Ulcerative colitis is a disease that causes inflammation and sores, called ulcers, in the lining of the large intestine. The debilitating disease can cause frequent bouts of bloody diarrhea and pain and can lead to colon cancer. Although the cause is unknown, many studies suggest that dietary factors, especially a diet high in dairy products and low in fiber, may cause a flare-up of the disease.
Strong evidence has linked sulphur-containing foods to relapses of the condition.
Now a study of 183 British people, all of whom have ulcerative colitis and were in remission, takes a closer look at what foods might trigger symptoms.
The participants were followed for a one-year study; their average age was 51.
Researcher Sarah Jowett, of England's University of Newcastle, and colleagues surveyed participants about the foods and portions they ate using a food frequency questionnaire.
During the study, 52% had a colitis relapse.
Meat (especially red and processed meat), protein, and alcohol were associated with an increased relapse risk.
According to a news release, the major meat eaters ate 100 grams or more of meat per day, while the least carnivorous participants ate 50 grams of meat per day.
The type of meat was important. The people who ate the most red and processed meats were more than five times as likely to relapse as those who ate the least.
Alcohol consumption also mattered. Participants who drank the most alcohol were more than 2.5 times as likely to relapse compared with those who drank the least.
Those who drank the most alcohol, about two small glasses of wine per day, were almost three times more likely to relapse compared with those who drank one small glass of wine per day. A small glass of wine contains about 4 ounces.

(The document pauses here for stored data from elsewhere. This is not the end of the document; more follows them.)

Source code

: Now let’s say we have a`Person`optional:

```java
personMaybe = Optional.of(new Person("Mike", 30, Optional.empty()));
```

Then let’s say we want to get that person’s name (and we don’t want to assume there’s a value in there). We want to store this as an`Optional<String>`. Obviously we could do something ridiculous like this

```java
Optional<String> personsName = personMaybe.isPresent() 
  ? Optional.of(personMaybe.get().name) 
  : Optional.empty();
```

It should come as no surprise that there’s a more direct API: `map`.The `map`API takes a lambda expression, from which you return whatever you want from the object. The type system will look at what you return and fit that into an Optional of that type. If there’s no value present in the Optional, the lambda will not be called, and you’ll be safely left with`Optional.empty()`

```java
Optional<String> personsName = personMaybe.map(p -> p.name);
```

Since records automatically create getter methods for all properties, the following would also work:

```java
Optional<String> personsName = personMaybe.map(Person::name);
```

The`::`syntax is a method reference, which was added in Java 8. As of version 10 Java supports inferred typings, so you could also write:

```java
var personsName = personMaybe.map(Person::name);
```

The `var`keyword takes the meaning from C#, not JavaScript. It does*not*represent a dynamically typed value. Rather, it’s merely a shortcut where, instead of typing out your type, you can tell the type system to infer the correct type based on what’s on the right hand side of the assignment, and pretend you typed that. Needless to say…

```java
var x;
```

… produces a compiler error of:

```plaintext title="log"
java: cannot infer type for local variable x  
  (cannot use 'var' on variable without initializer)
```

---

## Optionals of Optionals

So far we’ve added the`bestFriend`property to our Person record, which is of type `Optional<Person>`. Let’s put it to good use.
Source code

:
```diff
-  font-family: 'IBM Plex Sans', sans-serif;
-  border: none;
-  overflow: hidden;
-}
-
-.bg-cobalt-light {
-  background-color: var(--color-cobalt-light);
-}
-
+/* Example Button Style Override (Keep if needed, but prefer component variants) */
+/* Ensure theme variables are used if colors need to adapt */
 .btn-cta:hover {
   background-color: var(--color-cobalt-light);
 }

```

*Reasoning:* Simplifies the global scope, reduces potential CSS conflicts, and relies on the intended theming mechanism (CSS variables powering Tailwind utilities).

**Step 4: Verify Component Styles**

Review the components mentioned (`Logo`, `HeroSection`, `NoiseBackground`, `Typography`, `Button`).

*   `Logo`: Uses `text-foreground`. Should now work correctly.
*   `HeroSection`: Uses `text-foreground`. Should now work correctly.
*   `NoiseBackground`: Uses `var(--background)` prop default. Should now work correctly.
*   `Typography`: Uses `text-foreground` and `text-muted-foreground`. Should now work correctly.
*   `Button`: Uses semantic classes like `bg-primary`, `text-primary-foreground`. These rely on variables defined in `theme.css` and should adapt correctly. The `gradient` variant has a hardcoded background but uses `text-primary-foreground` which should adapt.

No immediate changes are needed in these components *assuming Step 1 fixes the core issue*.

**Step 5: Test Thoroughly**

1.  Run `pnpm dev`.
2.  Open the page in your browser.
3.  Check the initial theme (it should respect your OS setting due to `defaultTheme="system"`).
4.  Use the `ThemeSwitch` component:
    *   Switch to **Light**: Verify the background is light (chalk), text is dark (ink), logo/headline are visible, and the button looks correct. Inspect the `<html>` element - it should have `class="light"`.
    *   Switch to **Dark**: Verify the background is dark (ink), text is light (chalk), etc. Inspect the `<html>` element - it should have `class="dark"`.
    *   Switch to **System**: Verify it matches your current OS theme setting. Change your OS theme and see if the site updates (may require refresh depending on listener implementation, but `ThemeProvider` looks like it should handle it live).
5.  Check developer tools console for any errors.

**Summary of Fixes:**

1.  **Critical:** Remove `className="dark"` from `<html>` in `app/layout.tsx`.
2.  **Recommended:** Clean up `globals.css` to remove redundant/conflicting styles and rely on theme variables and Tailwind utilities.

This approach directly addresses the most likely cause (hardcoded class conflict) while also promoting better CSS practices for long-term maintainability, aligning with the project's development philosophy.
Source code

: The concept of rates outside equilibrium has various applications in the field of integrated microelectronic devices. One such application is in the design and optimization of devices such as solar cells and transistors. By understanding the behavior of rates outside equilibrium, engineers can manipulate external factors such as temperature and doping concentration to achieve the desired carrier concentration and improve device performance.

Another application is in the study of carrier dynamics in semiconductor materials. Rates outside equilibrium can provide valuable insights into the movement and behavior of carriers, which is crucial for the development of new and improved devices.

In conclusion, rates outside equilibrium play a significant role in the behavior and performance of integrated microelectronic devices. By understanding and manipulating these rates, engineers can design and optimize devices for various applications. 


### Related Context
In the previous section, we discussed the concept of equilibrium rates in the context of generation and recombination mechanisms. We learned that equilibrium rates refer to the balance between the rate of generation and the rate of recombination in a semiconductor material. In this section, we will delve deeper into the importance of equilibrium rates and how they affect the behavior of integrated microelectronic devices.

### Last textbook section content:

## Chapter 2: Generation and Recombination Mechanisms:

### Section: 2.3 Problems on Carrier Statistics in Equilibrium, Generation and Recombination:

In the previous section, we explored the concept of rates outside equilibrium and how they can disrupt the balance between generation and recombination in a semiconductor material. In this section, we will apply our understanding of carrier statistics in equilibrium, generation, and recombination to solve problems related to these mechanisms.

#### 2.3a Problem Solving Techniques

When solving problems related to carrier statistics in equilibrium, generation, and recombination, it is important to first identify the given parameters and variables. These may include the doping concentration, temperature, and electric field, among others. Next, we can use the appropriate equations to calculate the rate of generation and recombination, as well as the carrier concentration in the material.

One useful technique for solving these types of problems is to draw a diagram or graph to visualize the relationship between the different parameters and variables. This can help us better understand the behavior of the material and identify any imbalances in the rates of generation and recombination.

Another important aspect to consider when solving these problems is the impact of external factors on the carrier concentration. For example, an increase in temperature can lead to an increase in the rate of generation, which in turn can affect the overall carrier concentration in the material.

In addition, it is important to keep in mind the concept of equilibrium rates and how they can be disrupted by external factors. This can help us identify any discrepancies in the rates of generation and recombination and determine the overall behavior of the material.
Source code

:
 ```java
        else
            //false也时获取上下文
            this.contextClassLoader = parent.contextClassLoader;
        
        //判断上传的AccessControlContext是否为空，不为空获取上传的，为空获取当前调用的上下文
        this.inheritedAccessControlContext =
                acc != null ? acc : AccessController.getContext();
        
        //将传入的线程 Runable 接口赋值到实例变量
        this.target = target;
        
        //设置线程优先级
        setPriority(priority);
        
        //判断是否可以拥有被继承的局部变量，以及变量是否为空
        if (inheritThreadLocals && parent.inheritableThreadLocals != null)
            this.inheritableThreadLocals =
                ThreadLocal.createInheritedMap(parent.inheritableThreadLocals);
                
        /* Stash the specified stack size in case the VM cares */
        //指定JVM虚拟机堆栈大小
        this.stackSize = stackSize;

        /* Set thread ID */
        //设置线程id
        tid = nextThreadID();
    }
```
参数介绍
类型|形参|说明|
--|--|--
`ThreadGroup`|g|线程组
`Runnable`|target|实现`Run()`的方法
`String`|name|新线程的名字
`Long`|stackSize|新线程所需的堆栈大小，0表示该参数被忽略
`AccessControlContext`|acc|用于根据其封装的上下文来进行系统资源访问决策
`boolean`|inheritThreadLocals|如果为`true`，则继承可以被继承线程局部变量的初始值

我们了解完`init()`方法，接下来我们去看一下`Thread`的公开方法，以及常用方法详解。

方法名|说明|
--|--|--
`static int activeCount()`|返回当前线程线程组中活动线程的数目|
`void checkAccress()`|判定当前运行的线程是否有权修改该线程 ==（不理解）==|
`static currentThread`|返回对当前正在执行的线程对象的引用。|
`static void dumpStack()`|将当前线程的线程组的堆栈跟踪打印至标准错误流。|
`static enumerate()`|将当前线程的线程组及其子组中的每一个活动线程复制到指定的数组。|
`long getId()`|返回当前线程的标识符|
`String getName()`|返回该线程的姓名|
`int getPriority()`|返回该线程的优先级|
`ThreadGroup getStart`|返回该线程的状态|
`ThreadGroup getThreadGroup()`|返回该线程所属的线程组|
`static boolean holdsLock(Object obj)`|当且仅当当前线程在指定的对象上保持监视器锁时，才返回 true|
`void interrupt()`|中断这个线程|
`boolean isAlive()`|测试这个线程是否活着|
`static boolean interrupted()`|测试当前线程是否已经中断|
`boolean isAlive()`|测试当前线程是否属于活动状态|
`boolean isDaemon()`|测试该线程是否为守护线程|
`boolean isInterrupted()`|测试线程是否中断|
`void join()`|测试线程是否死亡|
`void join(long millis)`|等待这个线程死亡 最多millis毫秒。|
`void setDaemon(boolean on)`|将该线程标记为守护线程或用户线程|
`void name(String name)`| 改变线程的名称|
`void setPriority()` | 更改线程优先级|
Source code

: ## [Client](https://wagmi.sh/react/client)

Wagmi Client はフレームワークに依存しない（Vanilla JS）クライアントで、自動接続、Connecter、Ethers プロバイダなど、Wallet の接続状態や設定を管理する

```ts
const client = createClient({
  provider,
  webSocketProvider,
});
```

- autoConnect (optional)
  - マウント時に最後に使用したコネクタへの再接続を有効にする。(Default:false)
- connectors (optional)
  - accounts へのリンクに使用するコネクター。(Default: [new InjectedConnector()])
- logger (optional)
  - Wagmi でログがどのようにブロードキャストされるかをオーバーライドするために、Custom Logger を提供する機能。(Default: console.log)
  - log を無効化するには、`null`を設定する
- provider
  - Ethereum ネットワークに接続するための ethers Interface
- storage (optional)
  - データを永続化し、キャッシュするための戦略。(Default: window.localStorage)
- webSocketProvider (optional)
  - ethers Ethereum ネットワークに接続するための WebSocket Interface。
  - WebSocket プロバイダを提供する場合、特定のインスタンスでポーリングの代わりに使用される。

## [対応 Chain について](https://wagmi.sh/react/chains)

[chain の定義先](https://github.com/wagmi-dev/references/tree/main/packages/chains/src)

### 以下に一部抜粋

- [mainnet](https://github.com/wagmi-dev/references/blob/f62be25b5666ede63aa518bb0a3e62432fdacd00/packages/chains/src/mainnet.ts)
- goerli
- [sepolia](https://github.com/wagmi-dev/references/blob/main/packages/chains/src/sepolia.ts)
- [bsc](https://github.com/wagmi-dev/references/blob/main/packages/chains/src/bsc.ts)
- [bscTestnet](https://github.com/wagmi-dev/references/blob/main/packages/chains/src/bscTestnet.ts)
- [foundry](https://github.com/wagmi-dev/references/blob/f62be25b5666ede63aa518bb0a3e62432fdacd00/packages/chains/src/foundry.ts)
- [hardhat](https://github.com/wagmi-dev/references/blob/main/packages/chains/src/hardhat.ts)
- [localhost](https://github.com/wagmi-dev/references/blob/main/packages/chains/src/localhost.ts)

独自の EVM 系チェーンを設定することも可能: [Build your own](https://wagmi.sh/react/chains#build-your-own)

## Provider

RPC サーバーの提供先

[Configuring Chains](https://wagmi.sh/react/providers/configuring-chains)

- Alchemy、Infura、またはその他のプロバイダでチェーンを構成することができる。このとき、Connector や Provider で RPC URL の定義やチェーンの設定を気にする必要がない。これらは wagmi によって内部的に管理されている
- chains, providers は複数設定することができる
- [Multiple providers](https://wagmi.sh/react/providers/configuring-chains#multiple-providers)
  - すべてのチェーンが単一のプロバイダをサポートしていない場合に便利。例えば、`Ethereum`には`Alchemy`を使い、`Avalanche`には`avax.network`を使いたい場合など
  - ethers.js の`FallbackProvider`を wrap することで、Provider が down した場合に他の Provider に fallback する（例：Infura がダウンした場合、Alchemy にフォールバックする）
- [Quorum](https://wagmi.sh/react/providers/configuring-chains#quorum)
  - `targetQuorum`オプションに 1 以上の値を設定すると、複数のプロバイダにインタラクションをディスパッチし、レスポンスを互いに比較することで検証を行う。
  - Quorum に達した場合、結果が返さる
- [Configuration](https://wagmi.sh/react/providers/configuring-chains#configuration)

The study found no basis for two common beliefs about diet and colitis relapse risk.
First, milk and dairy products were not associated with increased relapse risk.
In addition, the researchers saw no protective benefit from increased intake of dietary fiber.
Sulphur might be at the heart of the matter.
"Consumption of large amounts of sulphur and sulphate were also associated with an increased risk of relapse," write the researchers in the October issue of the journal Gut.
Some high-protein foods, including red meat and processed meat, are rich in sulphur. Many alcoholic drinks contain sulphates as additives.
A sulphur-rich diet produces hydrogen sulphide, which damages the lining of the intestine, say the researchers.
Overall, prior colitis activity is a more important predictor of colitis remission than diet. The past can't be changed, but if experts can identify lower-risk foods, patients could eat to reduce their relapse risk.
But first, more work is needed on the topic, say the researchers.